▶ _What the exercise asks_: Gather every line of the entries below that contains the string "family", copying each such line in full. Case counts, so match only that exact capitalization.

[START]

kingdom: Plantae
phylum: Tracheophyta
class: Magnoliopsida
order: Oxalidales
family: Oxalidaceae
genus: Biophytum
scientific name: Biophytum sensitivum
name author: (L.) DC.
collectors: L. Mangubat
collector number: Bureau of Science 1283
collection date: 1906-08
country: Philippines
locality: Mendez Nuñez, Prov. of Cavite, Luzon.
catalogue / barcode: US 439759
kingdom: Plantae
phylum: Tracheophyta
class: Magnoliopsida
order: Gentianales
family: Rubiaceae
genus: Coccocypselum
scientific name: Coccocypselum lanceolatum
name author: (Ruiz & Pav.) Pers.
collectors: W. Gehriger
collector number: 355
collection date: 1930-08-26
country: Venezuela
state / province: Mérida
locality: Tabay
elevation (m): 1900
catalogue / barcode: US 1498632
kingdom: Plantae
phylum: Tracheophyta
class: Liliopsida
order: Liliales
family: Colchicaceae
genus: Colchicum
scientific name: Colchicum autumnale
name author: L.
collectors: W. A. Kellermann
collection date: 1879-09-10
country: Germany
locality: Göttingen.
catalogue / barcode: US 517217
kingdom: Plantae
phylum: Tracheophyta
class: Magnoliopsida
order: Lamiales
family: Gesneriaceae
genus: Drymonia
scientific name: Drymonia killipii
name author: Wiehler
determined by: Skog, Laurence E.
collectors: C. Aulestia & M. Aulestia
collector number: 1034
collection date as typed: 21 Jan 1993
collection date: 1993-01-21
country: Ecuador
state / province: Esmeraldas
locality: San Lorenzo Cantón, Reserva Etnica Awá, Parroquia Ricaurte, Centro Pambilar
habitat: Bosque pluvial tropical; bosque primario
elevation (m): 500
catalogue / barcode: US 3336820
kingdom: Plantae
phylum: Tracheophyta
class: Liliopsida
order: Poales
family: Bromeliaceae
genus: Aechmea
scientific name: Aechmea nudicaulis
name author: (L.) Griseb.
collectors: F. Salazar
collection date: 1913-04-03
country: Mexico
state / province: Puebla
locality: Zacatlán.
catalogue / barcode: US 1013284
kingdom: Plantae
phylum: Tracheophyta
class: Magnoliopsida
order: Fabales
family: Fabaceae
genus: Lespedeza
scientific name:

[END]

▶ _Reply to the task_:
family: Oxalidaceae
family: Rubiaceae
family: Colchicaceae
family: Gesneriaceae
family: Bromeliaceae
family: Fabaceae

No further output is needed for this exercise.